Briard (Poulet-Malassis) (p. 61-80).

VIVE LE VIN ! VIVE L’AMOUR !




QUATRIÈME FRAGMENT




Le Comte (au chevalier, se levant brusquement). — Je connais trop la façon de penser de madame la duchesse pour pouvoir douter que vous soyez un homme comme il faut ; ainsi, monsieur, nous n’aurons probablement ensemble qu’une explication très-décente sur le hasard qui vous fait recueillir le fruit d’un rendez-vous donné pour moi. Cependant, si par malheur je me trouvais encore plus lésé que je ne suppose l’être…

Le Chevalier (avec fierté). — Qu’en serait-il, monsieur ?

Le Comte (fièrement à son tour). — C’est ce que je vous ferai savoir, monsieur.

Le Chevalier (se soulevant). — Je n’aime pas à différer ces sortes d’éclaircissements… (Il s’échappe du lit et suit nu le comte, qui vient de passer dans la salle du bain, où sont aussi les habits du chevalier.)

Madame Durut (leur courant après). — Holà ! mes beaux champions ! ce lieu n’est du tout celui des scènes tragiques.

La Duchesse (accourant aussi, à madame Durut). — Arrêtez-les, ma bonne amie ! Si j’ai quelque empire sur vous, messieurs…

En même temps, madame Durut a fermé la pièce à la clef. Le chevalier s’habille en grande hâte. Madame Durut sert la duchesse, qui en fait autant, marquant par des mouvements presque convulsifs qu’elle éprouve quelque chose de bien pénible…

Le Comte. — Quel est ce jeune homme, madame Durut ?

La Duchesse (vivement). — Son neveu[1].

Le Comte (feignant de se calmer, et d’un ton ironique). — Digne choix, en vérité ! Je n’ai plus rien à dire. (À madame Durut.) Ouvrez-moi.

Le Chevalier. — On vous trompe, monsieur. Dans un moment je retourne à Paris ; si vous n’avez rien de mieux à faire que de m’y suivre, nous pourrons causer en chemin et déterminer à quel point chacun de nous offense son rival.
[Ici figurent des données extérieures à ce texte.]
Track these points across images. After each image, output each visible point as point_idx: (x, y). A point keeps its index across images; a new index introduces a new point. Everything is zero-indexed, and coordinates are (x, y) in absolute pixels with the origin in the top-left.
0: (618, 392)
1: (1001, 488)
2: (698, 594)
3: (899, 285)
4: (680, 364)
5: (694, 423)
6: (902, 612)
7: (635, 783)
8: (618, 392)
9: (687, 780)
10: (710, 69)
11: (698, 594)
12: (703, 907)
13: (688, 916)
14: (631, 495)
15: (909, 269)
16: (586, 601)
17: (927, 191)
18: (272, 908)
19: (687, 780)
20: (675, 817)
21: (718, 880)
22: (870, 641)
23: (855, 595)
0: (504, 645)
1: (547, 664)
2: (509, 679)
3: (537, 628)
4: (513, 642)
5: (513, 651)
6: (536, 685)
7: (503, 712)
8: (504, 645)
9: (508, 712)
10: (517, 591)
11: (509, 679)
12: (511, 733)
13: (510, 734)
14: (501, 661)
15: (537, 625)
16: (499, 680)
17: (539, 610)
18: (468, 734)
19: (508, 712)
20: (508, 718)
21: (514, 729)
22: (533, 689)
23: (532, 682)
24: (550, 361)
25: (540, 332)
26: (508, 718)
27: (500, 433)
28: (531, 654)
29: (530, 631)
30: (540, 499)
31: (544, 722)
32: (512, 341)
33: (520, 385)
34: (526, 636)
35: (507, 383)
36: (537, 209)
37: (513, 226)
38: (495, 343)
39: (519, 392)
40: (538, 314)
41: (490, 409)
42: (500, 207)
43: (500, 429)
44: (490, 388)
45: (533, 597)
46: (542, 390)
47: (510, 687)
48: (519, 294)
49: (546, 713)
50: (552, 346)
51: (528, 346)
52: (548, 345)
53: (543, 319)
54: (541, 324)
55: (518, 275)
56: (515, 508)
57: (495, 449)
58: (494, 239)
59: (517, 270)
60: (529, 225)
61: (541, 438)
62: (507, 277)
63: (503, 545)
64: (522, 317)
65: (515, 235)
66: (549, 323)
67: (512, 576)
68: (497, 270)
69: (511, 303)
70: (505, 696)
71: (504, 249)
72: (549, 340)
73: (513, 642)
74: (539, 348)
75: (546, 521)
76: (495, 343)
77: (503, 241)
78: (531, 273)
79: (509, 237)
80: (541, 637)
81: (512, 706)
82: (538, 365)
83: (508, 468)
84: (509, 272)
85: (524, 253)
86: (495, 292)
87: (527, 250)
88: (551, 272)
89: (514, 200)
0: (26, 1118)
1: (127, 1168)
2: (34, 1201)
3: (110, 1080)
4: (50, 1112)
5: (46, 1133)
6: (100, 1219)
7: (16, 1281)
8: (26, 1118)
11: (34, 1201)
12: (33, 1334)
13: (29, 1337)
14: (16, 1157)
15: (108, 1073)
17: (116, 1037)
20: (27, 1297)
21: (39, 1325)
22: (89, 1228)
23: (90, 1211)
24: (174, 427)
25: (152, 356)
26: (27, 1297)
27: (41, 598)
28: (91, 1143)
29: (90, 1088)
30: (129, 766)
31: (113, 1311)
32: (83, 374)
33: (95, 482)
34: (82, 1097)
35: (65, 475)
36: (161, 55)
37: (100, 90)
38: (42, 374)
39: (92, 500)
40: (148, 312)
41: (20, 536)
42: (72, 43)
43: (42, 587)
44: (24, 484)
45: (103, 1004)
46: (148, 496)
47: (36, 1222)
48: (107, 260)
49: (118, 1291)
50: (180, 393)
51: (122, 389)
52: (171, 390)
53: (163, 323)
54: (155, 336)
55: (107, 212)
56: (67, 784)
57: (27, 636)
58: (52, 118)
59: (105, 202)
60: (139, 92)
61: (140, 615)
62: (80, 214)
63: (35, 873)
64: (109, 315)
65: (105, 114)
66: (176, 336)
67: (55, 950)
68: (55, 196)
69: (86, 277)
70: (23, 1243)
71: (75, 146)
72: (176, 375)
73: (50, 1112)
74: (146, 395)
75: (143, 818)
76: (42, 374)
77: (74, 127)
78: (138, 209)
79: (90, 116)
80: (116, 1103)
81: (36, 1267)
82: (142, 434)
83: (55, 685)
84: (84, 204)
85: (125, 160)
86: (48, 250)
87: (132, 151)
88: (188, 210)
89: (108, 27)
Le Comte. — Je suis à vos ordres.

Madame Durut. — Cela vous plaît à dire : vous êtes tous deux aux miens. Mais voyez donc un peu ces mutins ! Sachez, mes beaux messieurs, que, toute taquinerie cessante, vous ne sortirez pas d’ici que je ne le veuille bien. Oh ! vous êtes, en dépit de vos bouillants courages, tout à fait en mon pouvoir.

La duchesse ne sort des mains de madame Durut que pour aller tomber pesamment dans une bergère, où elle joue assez bien la défaillante.

La Duchesse (avec les mines convenables). — Je me sens mal… Durut, de l’eau de Cologne,… des sels,… de l’éther… Je n’en puis plus,… j’étouffe,… je me meurs… (Elle est pour lors immobile, dans l’attitude la plus théâtrale, l’œil fermé, mais sans que les roses des joues et des lèvres aient pâli de la moindre nuance.)

Le Chevalier (aux pieds de la duchesse). — O ciel ! quel malheur !

Madame Durut (assez calme et donnant du secours). — La ! la ! ne vous désespérez pas, cela n’aura pas de suites…

En effet, à peine a-t-on mis des sels d’Angleterre sous le nez de la duchesse qu’un long soupir annonce la clôture de son évanouissement.

Madame Durut (au comte). — Voilà pourtant, vilain homme, la belle besogne que vous êtes venu faire ici ! Que je déteste ces vaniteux ! Tout irait si bien, si l’on voulait ne mettre que de la folie à ce qui est uniquement affaire de plaisir.

Le Comte. — Vous verrez maintenant que c’est moi qui ai tort !

Madame Durut. — Assurément, et en tout point. Vous vous êtes conduit en homme qui n’a pas le sens commun. Vous arrivez trop tard, premier tort d’autant plus inexcusable qu’il est absolument volontaire ; vous vous montrez ici avec l’assurance et la brusquerie dont on blâmerait même un mari, second tort ; vous nous rompez tous en visière, plus grand tort qui vous donne en même temps beaucoup de ridicule : la preuve en est à ce qu’il vous a été forcé de voir et d’endurer. Répondez à tout cela. Eh ! morbleu ! puisque vous aviez assez joliment passé votre temps là-bas, que n’y restiez-vous ? Célestine aurait bien eu la complaisance de vous y tenir plus longtemps compagnie.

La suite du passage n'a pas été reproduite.